[PATCH] libitm: Add custom HTM fast path for RTM on x86_64.

This patch adds a custom HTM fast path for RTM on x86_64, which moves
the core HTM fast path bits from gtm_thread::begin_transaction into the
x86-specific ITM_beginTransaction implementation.  It extends/changes
the previous patch by Andi:

The custom fast path decreases the overheads of using HW transactions.
gtm_thread::begin_transaction remains responsible for handling the retry
policy after aborts of HW transactions, including when to switch to the
fallback execution method.  Right now, the C++ retry code isn't aware of
the specific abort reason but just counts the number of retries for a
particular transaction; it might make sense to add this in the future.

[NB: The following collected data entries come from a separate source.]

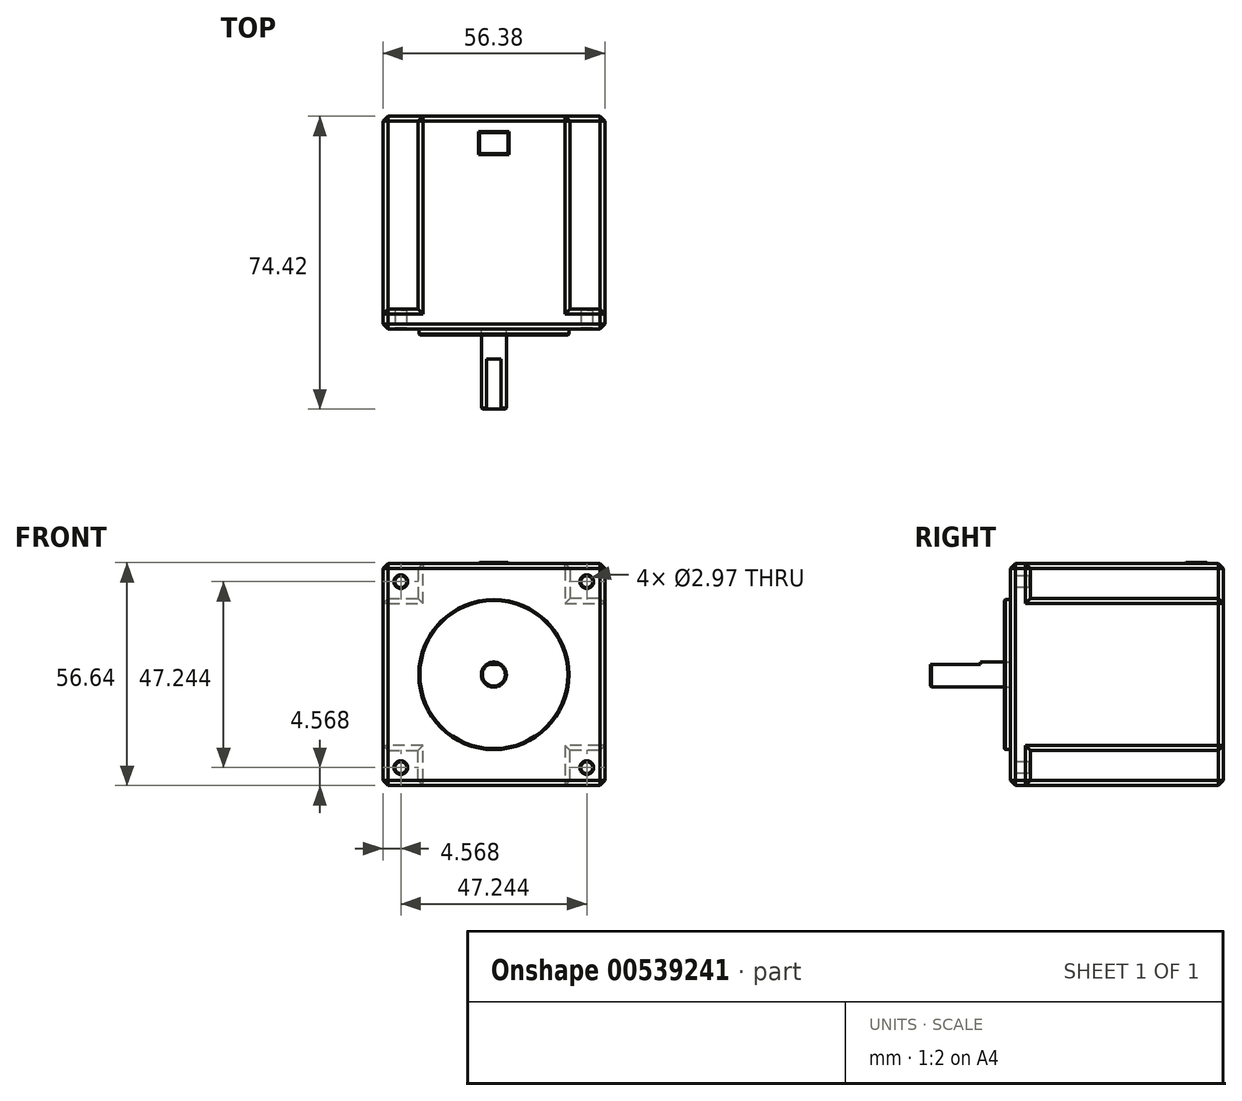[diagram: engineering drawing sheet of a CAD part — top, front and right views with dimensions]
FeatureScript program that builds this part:
annotation { "Feature Type Name" : "Feature", "Feature Type Description" : "" }
export const myFeature = defineFeature(function(context is Context, id is Id, definition is map)
    precondition{}
    {
        {
            var Q0;
            Q0=qCreatedBy(makeId("Front.planeOp"),FACE);
            var sketch = newSketch(context, id + "F0", { "sketchPlane" : qUnion([Q0])});
            skCircle(sketch, "E0", {"center": v(0, 0) * mm, "radius": 19.05 * mm});
            skLineSegment(sketch, "E1.bottom", {"start": v(28.2, 28.2) * mm, "end": v(-28.2, 28.2) * mm});
            skLineSegment(sketch, "E1.top", {"start": v(28.2, -28.2) * mm, "end": v(-28.2, -28.2) * mm});
            skLineSegment(sketch, "E1.left", {"start": v(28.2, 28.2) * mm, "end": v(28.2, -28.2) * mm});
            skLineSegment(sketch, "E1.right", {"start": v(-28.2, 28.2) * mm, "end": v(-28.2, -28.2) * mm});
            skCircle(sketch, "E2", {"center": v(0, 0) * mm, "radius": 3.18 * mm});
            skCircle(sketch, "E3", {"center": v(-23.62, 23.62) * mm, "radius": 1.49 * mm});
            skCircle(sketch, "E4", {"center": v(23.62, 23.62) * mm, "radius": 1.49 * mm});
            skCircle(sketch, "E5", {"center": v(23.62, -23.62) * mm, "radius": 1.49 * mm});
            skCircle(sketch, "E6", {"center": v(-23.62, -23.62) * mm, "radius": 1.49 * mm});
            skLineSegment(sketch, "E7", {"start": v(-23.62, 23.62) * mm, "end": v(-23.62, 28.2) * mm, "construction": true});
            skLineSegment(sketch, "E8", {"start": v(-23.62, 28.2) * mm, "end": v(-23.62, 23.62) * mm, "construction": true});
            skLineSegment(sketch, "E9", {"start": v(-23.62, 23.62) * mm, "end": v(-28.2, 23.62) * mm, "construction": true});
            skLineSegment(sketch, "E10", {"start": v(23.62, 23.62) * mm, "end": v(23.62, 28.2) * mm, "construction": true});
            skLineSegment(sketch, "E11", {"start": v(23.62, 23.62) * mm, "end": v(28.2, 23.62) * mm, "construction": true});
            skLineSegment(sketch, "E12", {"start": v(23.62, -23.62) * mm, "end": v(28.2, -23.62) * mm, "construction": true});
            skLineSegment(sketch, "E13", {"start": v(23.62, -23.62) * mm, "end": v(23.62, -28.2) * mm, "construction": true});
            skLineSegment(sketch, "E14", {"start": v(-23.62, -23.62) * mm, "end": v(-23.62, -28.2) * mm, "construction": true});
            skLineSegment(sketch, "E15", {"start": v(-23.62, -23.62) * mm, "end": v(-28.2, -23.62) * mm, "construction": true});
            skSolve(sketch);
        }
        {
            var Q0;
            Q0=qSketchRegion(id+"F0",true);
            var Q1;
            Q1=makeQuery(id+"F0.imprint","IMPRINT",FACE,{"disambiguationData":[TD([[makeQuery(id+"F0.imprint","IMPRINT",EDGE,{"derivedFrom":sQuery(id+"F0.wireOp",EDGE,"E0")}),1.0]])]});
            var Q2;
            Q2=makeQuery(id+"F0.imprint","IMPRINT",FACE,{"disambiguationData":[TD([[makeQuery(id+"F0.imprint","IMPRINT",EDGE,{"derivedFrom":sQuery(id+"F0.wireOp",EDGE,"E2")}),1.0]])]});
            extrude(context, id + "F1", {"entities" : qUnion([Q0, Q1, Q2]), "oppositeDirection" : true, "depth" : 54.1 * mm});
        }
        {
            var Q0;
            Q0=makeQuery(id+"F0.imprint","IMPRINT",FACE,{"disambiguationData":[TD([[makeQuery(id+"F0.imprint","IMPRINT",EDGE,{"derivedFrom":sQuery(id+"F0.wireOp",EDGE,"E0")}),1.0]])]});
            extrude(context, id + "F2", {"entities" : qUnion([Q0]), "operationType" : NewBodyOperationType.ADD, "depth" : 1.52 * mm});
        }
        {
            var Q0;
            Q0=makeQuery(id+"F0.imprint","IMPRINT",FACE,{"disambiguationData":[TD([[makeQuery(id+"F0.imprint","IMPRINT",EDGE,{"derivedFrom":sQuery(id+"F0.wireOp",EDGE,"E2")}),1.0]])]});
            extrude(context, id + "F3", {"entities" : qUnion([Q0]), "depth" : 20.32 * mm});
        }
        {
            var Q0;
            Q0=makeQuery(id+"F3.opExtrude","CAP_FACE",FACE,{"disambiguationData":[OSD([sQuery(id+"F0.wireOp",EDGE,"E2")])],"isStart":false});
            var sketch = newSketch(context, id + "F4", { "sketchPlane" : qUnion([Q0])});
            skLineSegment(sketch, "E16", {"start": v(-1.8, 2.62) * mm, "end": v(1.8, 2.62) * mm});
            skSolve(sketch);
        }
        {
            var Q0;
            {var subQ0=sQuery(id+"F4.wireOp",EDGE,"E16");Q0=makeQuery(id+"F4.imprint","IMPRINT",FACE,{"disambiguationData":[TD([[makeQuery(id+"F4.imprint","IMPRINT",EDGE,{"derivedFrom":subQ0}),1.0]])]});}
            extrude(context, id + "F5", {"entities" : qUnion([Q0]), "operationType" : NewBodyOperationType.REMOVE, "oppositeDirection" : true, "depth" : 12.7 * mm});
        }
        {
            var Q0;
            Q0=makeQuery(id+"F1.opExtrude","CAP_FACE",FACE,{"disambiguationData":[OSD([sQuery(id+"F0.wireOp",EDGE,"E1.bottom"),sQuery(id+"F0.wireOp",EDGE,"E1.top"),sQuery(id+"F0.wireOp",EDGE,"E1.left"),sQuery(id+"F0.wireOp",EDGE,"E1.right"),sQuery(id+"F0.wireOp",EDGE,"E3"),sQuery(id+"F0.wireOp",EDGE,"E4"),sQuery(id+"F0.wireOp",EDGE,"E5"),sQuery(id+"F0.wireOp",EDGE,"E6")])],"isStart":false});
            var sketch = newSketch(context, id + "F6", { "sketchPlane" : qUnion([Q0])});
            skLineSegment(sketch, "E17.bottom", {"start": v(-28.2, 28.2) * mm, "end": v(-19.3, 28.2) * mm});
            skLineSegment(sketch, "E17.top", {"start": v(-28.2, 19.3) * mm, "end": v(-19.3, 19.3) * mm});
            skLineSegment(sketch, "E17.left", {"start": v(-28.2, 28.2) * mm, "end": v(-28.2, 19.3) * mm});
            skLineSegment(sketch, "E17.right", {"start": v(-19.3, 28.2) * mm, "end": v(-19.3, 19.3) * mm});
            skLineSegment(sketch, "E18.bottom", {"start": v(28.2, 28.2) * mm, "end": v(19.3, 28.2) * mm});
            skLineSegment(sketch, "E18.top", {"start": v(28.2, 19.3) * mm, "end": v(19.3, 19.3) * mm});
            skLineSegment(sketch, "E18.left", {"start": v(28.2, 28.2) * mm, "end": v(28.2, 19.3) * mm});
            skLineSegment(sketch, "E18.right", {"start": v(19.3, 28.2) * mm, "end": v(19.3, 19.3) * mm});
            skLineSegment(sketch, "E19.bottom", {"start": v(28.2, -28.2) * mm, "end": v(19.3, -28.2) * mm});
            skLineSegment(sketch, "E19.top", {"start": v(28.2, -19.3) * mm, "end": v(19.3, -19.3) * mm});
            skLineSegment(sketch, "E19.left", {"start": v(28.2, -28.2) * mm, "end": v(28.2, -19.3) * mm});
            skLineSegment(sketch, "E19.right", {"start": v(19.3, -28.2) * mm, "end": v(19.3, -19.3) * mm});
            skLineSegment(sketch, "E20.bottom", {"start": v(-28.2, -28.2) * mm, "end": v(-19.3, -28.2) * mm});
            skLineSegment(sketch, "E20.top", {"start": v(-28.2, -19.3) * mm, "end": v(-19.3, -19.3) * mm});
            skLineSegment(sketch, "E20.left", {"start": v(-28.2, -28.2) * mm, "end": v(-28.2, -19.3) * mm});
            skLineSegment(sketch, "E20.right", {"start": v(-19.3, -28.2) * mm, "end": v(-19.3, -19.3) * mm});
            skSolve(sketch);
        }
        {
            var Q0;
            Q0=qSketchRegion(id+"F6",true);
            var Q1;
            {var subQ0=sQuery(id+"F0.wireOp",EDGE,"E1.right");var subQ1=sQuery(id+"F0.wireOp",EDGE,"E1.left");var subQ2=sQuery(id+"F0.wireOp",EDGE,"E1.top");var subQ3=sQuery(id+"F0.wireOp",EDGE,"E1.bottom");var subQ4=sQuery(id+"F0.wireOp",EDGE,"E3");var subQ5=sQuery(id+"F0.wireOp",EDGE,"E4");var subQ6=sQuery(id+"F0.wireOp",EDGE,"E5");var subQ7=sQuery(id+"F0.wireOp",EDGE,"E6");Q1=makeQuery(id+"F2.boolean.opBoolean","SPLIT",FACE,{"disambiguationData":[TD([makeQuery(id+"F1.opExtrude","SWEPT_FACE",FACE,{"disambiguationData":[OSD([subQ3])]})])],"derivedFrom":makeQuery(id+"F1.opExtrude","CAP_FACE",FACE,{"disambiguationData":[OSD([subQ3,subQ2,subQ1,subQ0,subQ4,subQ5,subQ6,subQ7])],"isStart":true})});}
            extrude(context, id + "F7", {"entities" : qUnion([Q0]), "operationType" : NewBodyOperationType.REMOVE, "oppositeDirection" : true, "endBoundEntityFace" : qUnion([Q1]), "depth" : 49.02 * mm});
        }
        {
            var Q0;
            Q0=makeQuery(id+"F1.opExtrude","SWEPT_FACE",FACE,{"disambiguationData":[OSD([sQuery(id+"F0.wireOp",EDGE,"E1.right")])]});
            var Q1;
            Q1=makeQuery(id+"F1.opExtrude","SWEPT_FACE",FACE,{"disambiguationData":[OSD([sQuery(id+"F0.wireOp",EDGE,"E1.bottom")])]});
            var Q2;
            Q2=makeQuery(id+"F1.opExtrude","SWEPT_FACE",FACE,{"disambiguationData":[OSD([sQuery(id+"F0.wireOp",EDGE,"E1.left")])]});
            var Q3;
            Q3=makeQuery(id+"F1.opExtrude","SWEPT_FACE",FACE,{"disambiguationData":[OSD([sQuery(id+"F0.wireOp",EDGE,"E1.top")])]});
            var Q4;
            Q4=makeQuery(id+"F1.opExtrude","CAP_FACE",FACE,{"disambiguationData":[OSD([sQuery(id+"F0.wireOp",EDGE,"E1.bottom"),sQuery(id+"F0.wireOp",EDGE,"E1.top"),sQuery(id+"F0.wireOp",EDGE,"E1.left"),sQuery(id+"F0.wireOp",EDGE,"E1.right"),sQuery(id+"F0.wireOp",EDGE,"E3"),sQuery(id+"F0.wireOp",EDGE,"E4"),sQuery(id+"F0.wireOp",EDGE,"E5"),sQuery(id+"F0.wireOp",EDGE,"E6")])],"isStart":false});
            chamfer(context, id + "F8", {"entities" : qUnion([Q0, Q1, Q2, Q3, Q4]), "width" : 1.27 * mm, "tangentPropagation" : true});
        }
        {
            var Q0;
            Q0=makeQuery(id+"F7.boolean.opBoolean","INTERSECT",EDGE,{"derivedFrom":[makeQuery(id+"F1.opExtrude","SWEPT_FACE",FACE,{"disambiguationData":[OSD([sQuery(id+"F0.wireOp",EDGE,"E3")])]}),makeQuery(id+"F7.opExtrude","CAP_FACE",FACE,{"disambiguationData":[OSD([sQuery(id+"F6.wireOp",EDGE,"E18.bottom"),sQuery(id+"F6.wireOp",EDGE,"E18.top"),sQuery(id+"F6.wireOp",EDGE,"E18.left"),sQuery(id+"F6.wireOp",EDGE,"E18.right")])],"isStart":false})]});
            var Q1;
            Q1=makeQuery(id+"F7.boolean.opBoolean","INTERSECT",EDGE,{"derivedFrom":[makeQuery(id+"F1.opExtrude","SWEPT_FACE",FACE,{"disambiguationData":[OSD([sQuery(id+"F0.wireOp",EDGE,"E6")])]}),makeQuery(id+"F7.opExtrude","CAP_FACE",FACE,{"disambiguationData":[OSD([sQuery(id+"F6.wireOp",EDGE,"E19.bottom"),sQuery(id+"F6.wireOp",EDGE,"E19.top"),sQuery(id+"F6.wireOp",EDGE,"E19.left"),sQuery(id+"F6.wireOp",EDGE,"E19.right")])],"isStart":false})]});
            var Q2;
            Q2=makeQuery(id+"F7.boolean.opBoolean","INTERSECT",EDGE,{"derivedFrom":[makeQuery(id+"F1.opExtrude","SWEPT_FACE",FACE,{"disambiguationData":[OSD([sQuery(id+"F0.wireOp",EDGE,"E4")])]}),makeQuery(id+"F7.opExtrude","CAP_FACE",FACE,{"disambiguationData":[OSD([sQuery(id+"F6.wireOp",EDGE,"E17.bottom"),sQuery(id+"F6.wireOp",EDGE,"E17.top"),sQuery(id+"F6.wireOp",EDGE,"E17.left"),sQuery(id+"F6.wireOp",EDGE,"E17.right")])],"isStart":false})]});
            var Q3;
            Q3=makeQuery(id+"F7.boolean.opBoolean","INTERSECT",EDGE,{"derivedFrom":[makeQuery(id+"F1.opExtrude","SWEPT_FACE",FACE,{"disambiguationData":[OSD([sQuery(id+"F0.wireOp",EDGE,"E5")])]}),makeQuery(id+"F7.opExtrude","CAP_FACE",FACE,{"disambiguationData":[OSD([sQuery(id+"F6.wireOp",EDGE,"E20.bottom"),sQuery(id+"F6.wireOp",EDGE,"E20.top"),sQuery(id+"F6.wireOp",EDGE,"E20.left"),sQuery(id+"F6.wireOp",EDGE,"E20.right")])],"isStart":false})]});
            var Q4;
            Q4=makeQuery(id+"F1.opExtrude","CAP_EDGE",EDGE,{"disambiguationData":[OSD([sQuery(id+"F0.wireOp",EDGE,"E5")])],"isStart":true});
            var Q5;
            Q5=makeQuery(id+"F1.opExtrude","CAP_EDGE",EDGE,{"disambiguationData":[OSD([sQuery(id+"F0.wireOp",EDGE,"E4")])],"isStart":true});
            var Q6;
            Q6=makeQuery(id+"F1.opExtrude","CAP_EDGE",EDGE,{"disambiguationData":[OSD([sQuery(id+"F0.wireOp",EDGE,"E3")])],"isStart":true});
            var Q7;
            Q7=makeQuery(id+"F1.opExtrude","CAP_EDGE",EDGE,{"disambiguationData":[OSD([sQuery(id+"F0.wireOp",EDGE,"E6")])],"isStart":true});
            var Q8;
            Q8=makeQuery(id+"F2.opExtrude","CAP_EDGE",EDGE,{"disambiguationData":[OSD([sQuery(id+"F0.wireOp",EDGE,"E0")])],"isStart":true});
            var Q9;
            Q9=makeQuery(id+"F2.opExtrude","CAP_EDGE",EDGE,{"disambiguationData":[OSD([sQuery(id+"F0.wireOp",EDGE,"E0")])],"isStart":false});
            var Q10;
            Q10=makeQuery(id+"F3.opExtrude","CAP_EDGE",EDGE,{"disambiguationData":[OSD([sQuery(id+"F0.wireOp",EDGE,"E2")])],"isStart":false});
            var Q11;
            Q11=makeQuery(id+"F5.boolean.opBoolean","COPY",EDGE,{"derivedFrom":makeQuery(id+"F5.opExtrude","CAP_EDGE",EDGE,{"disambiguationData":[OSD([sQuery(id+"F4.wireOp",EDGE,"E16")])],"isStart":true})});
            var Q12;
            Q12=makeQuery(id+"F2.opExtrude","CAP_EDGE",EDGE,{"disambiguationData":[OSD([sQuery(id+"F0.wireOp",EDGE,"E2")])],"isStart":false});
            chamfer(context, id + "F9", {"entities" : qUnion([Q0, Q1, Q2, Q3, Q4, Q5, Q6, Q7, Q8, Q9, Q10, Q11, Q12]), "width" : 0.25 * mm, "tangentPropagation" : true});
        }
        {
            var Q0;
            Q0=makeQuery(id+"F1.opExtrude","SWEPT_FACE",FACE,{"disambiguationData":[OSD([sQuery(id+"F0.wireOp",EDGE,"E1.bottom")])]});
            var sketch = newSketch(context, id + "F10", { "sketchPlane" : qUnion([Q0])});
            skLineSegment(sketch, "E21.bottom", {"start": v(2.6, 48.9) * mm, "end": v(-2.6, 48.9) * mm});
            skLineSegment(sketch, "E21.top", {"start": v(2.6, 45.63) * mm, "end": v(-2.6, 45.63) * mm});
            skLineSegment(sketch, "E21.left", {"start": v(2.6, 48.9) * mm, "end": v(2.6, 45.63) * mm});
            skLineSegment(sketch, "E21.right", {"start": v(-2.6, 48.9) * mm, "end": v(-2.6, 45.63) * mm});
            skPoint(sketch, "E21.middle", {"position": v(0, 47.26) * mm});
            skSolve(sketch);
        }
        {
            var Q0;
            Q0=qSketchRegion(id+"F10",true);
            extrude(context, id + "F11", {"entities" : qUnion([Q0]), "operationType" : NewBodyOperationType.ADD, "depth" : 0.25 * mm});
        }
    });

Tested on Haswell with microbenchmarks and STAMP Vacation.  OK for
trunk?  (Please take a closer look at the asm pieces of this.)

(I've seen failures for STAMP Genome during my recent tests, but those
happen also with just ITM_DEFAULT_METHOD=serialirr and a single thread,
and AFAICT they don't seem to be related to the changes in
_ITM_beginTransaction.  I'll have a look...)

Andreas and Peter: Is this sufficient as a proof of concept for custom
fast paths on your architectures, or would you like to see any changes?